F-DCAL 1/144 de Havilland Comet I Decals

By Chris Banyai-Riepl

F-DCAL has come out with several decal sets for the Comet I, designed to be used with the F-RSIN Comet I conversion (reviewed here). The first sheet handles BOAC, providing markings for either G-ALYP or G-ANAV. G-ALYP was the first production Mk. I Comet and was lost off Elba on January 10, 1954. The second option, G-ANAV, was the first Mk. IA Comet and operated with the joint “Springbok” service with South African Airways. The decal sheet includes the cheatlines, BOAC titles, and tail markings. The cheatlines are split into front and rear pieces to make up for any discrepancies in the shortening of the fuselage. Door outlines are also included, as well as extra registration letters.

The second sheet heads across the Channel, with a Comet Mk. I (F-BGNX) from Air France. This classic livery will look quite nice on an early Comet. An interesting method on this sheet is the dual printing of the cheatlines and the tail flash. One set is printed on white decal paper for better opacity. As the cheatline separates the upper white from the lower natural metal finish, this will give some extra leeway in masking the separation. In addition to the regular Air France livery markings, the sheet includes extra seahorse emblems for both the nose and the tail.

The third sheet provides another French Comet Mk. I, this one from UAT Aéromaritime. This attractive livery features a cheatline of yellow and blue, with matching UAT titles for the fuselage. The tail has the French national colors of blue, white and red, with five yellow stars in the white section. Three registrations are included, these being F-BGSA, F-BGSB and F-BGSC. Like the Air France sheet, this one also has the cheatline printed on white decal paper to help with opacity and in masking the separation between the white and natural metal sections.

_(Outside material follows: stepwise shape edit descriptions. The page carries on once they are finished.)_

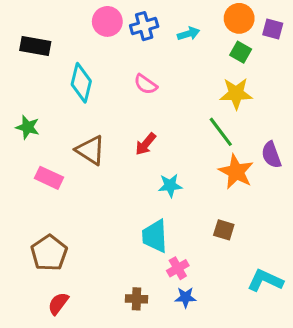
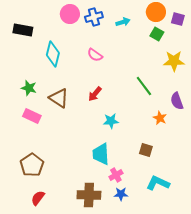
yellow star: (236, 93) -> (174, 61), moved
green star: (28, 127) -> (29, 88), moved
orange star: (236, 172) -> (160, 118), moved, size x0.6
cyan L-shape: (265, 280) -> (158, 183), moved
brown cross: (136, 299) -> (89, 195), size x1.6

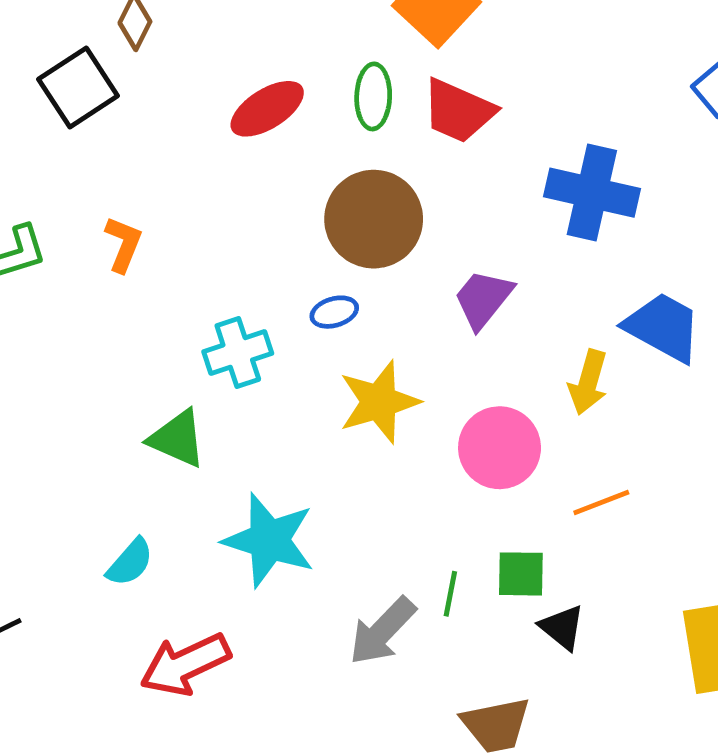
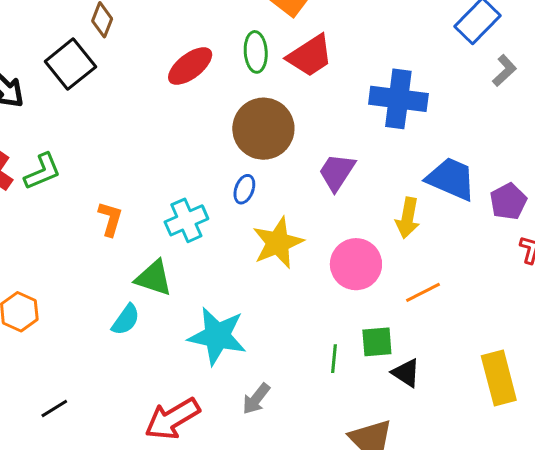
red trapezoid: (458, 111) -> (310, 56), turned -51
orange L-shape: (123, 244) -> (110, 219), moved
blue ellipse: (334, 312) -> (244, 189), turned -48
cyan semicircle: (130, 562) -> (126, 320), moved
gray arrow: (382, 631) -> (256, 399), moved, size x0.7

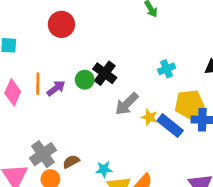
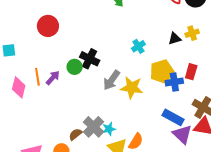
yellow star: (149, 117) -> (132, 88), size x1.6
blue rectangle: (170, 126) -> (173, 117), moved
gray cross: (43, 154) -> (94, 127), moved
cyan star: (104, 169) -> (109, 129), moved

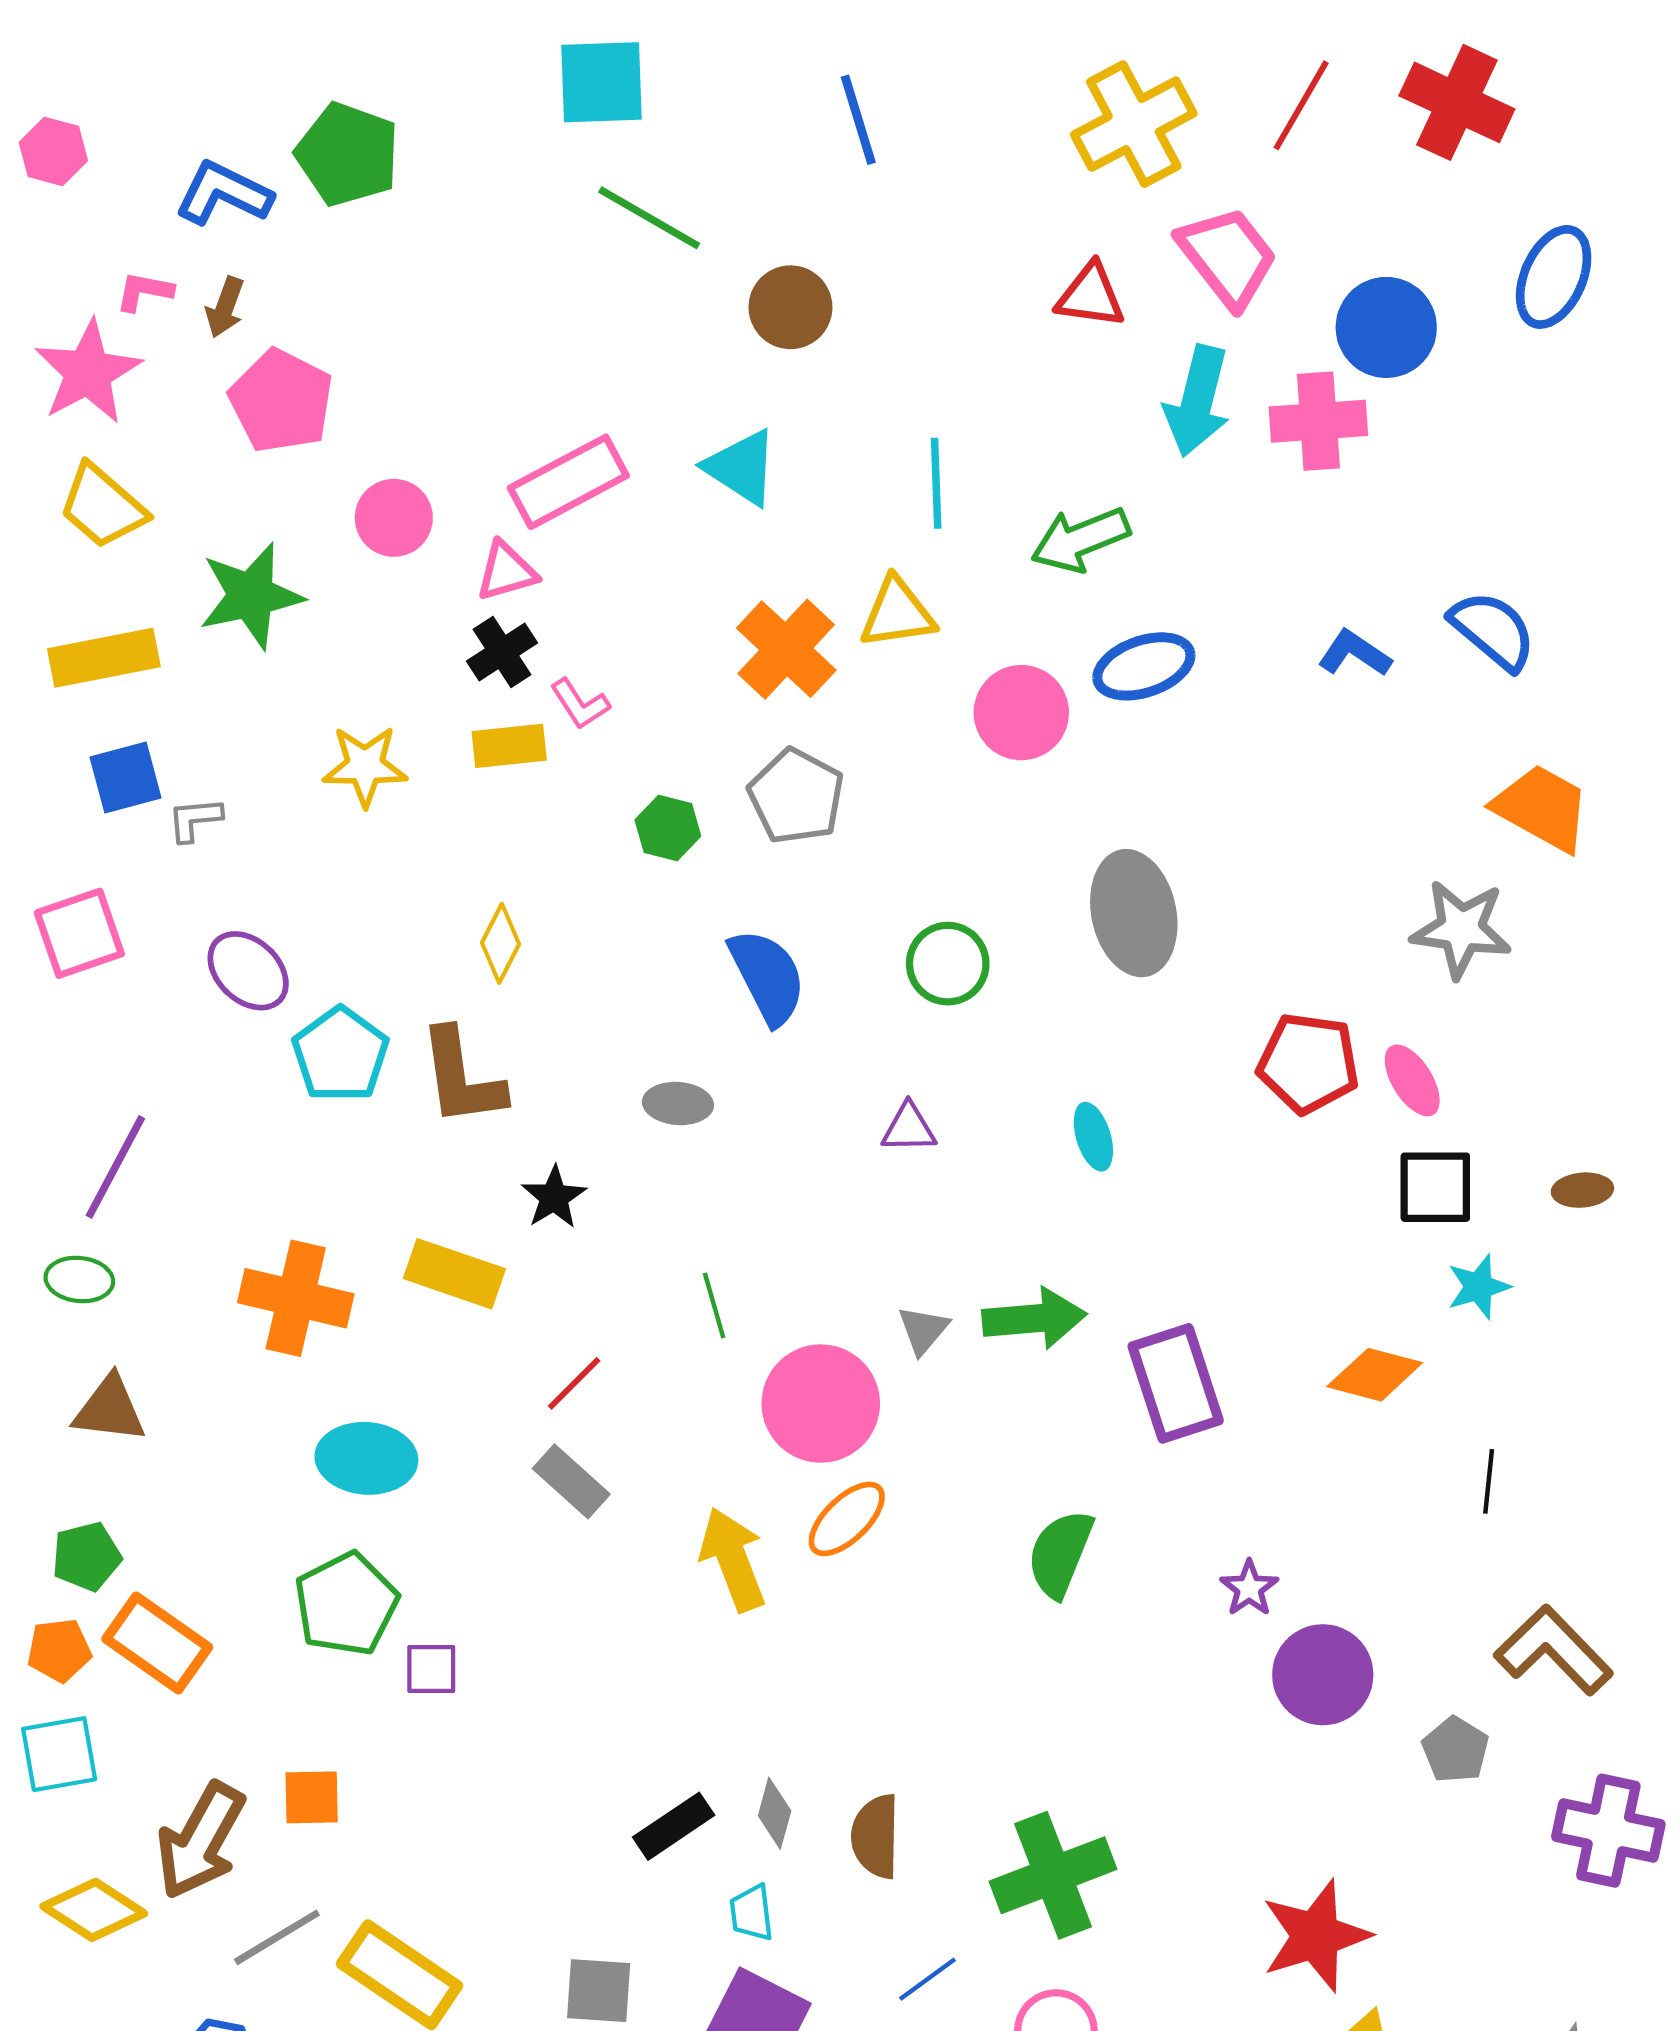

All three sheets are printed with a laser printer, which means that they are translucent. Going down over a white fuselage, this will be no problem at all, and explains why on the UAT and Air France sheets the cheatlines are printed on white decal paper. Like other non-silkscreened decals, there are no alignment problems here, as they are printed in a single pass. Any one of these would make for an attractive finish for a Comet I, and if you’re building the F-RSIN conversion, definitely check these decals out.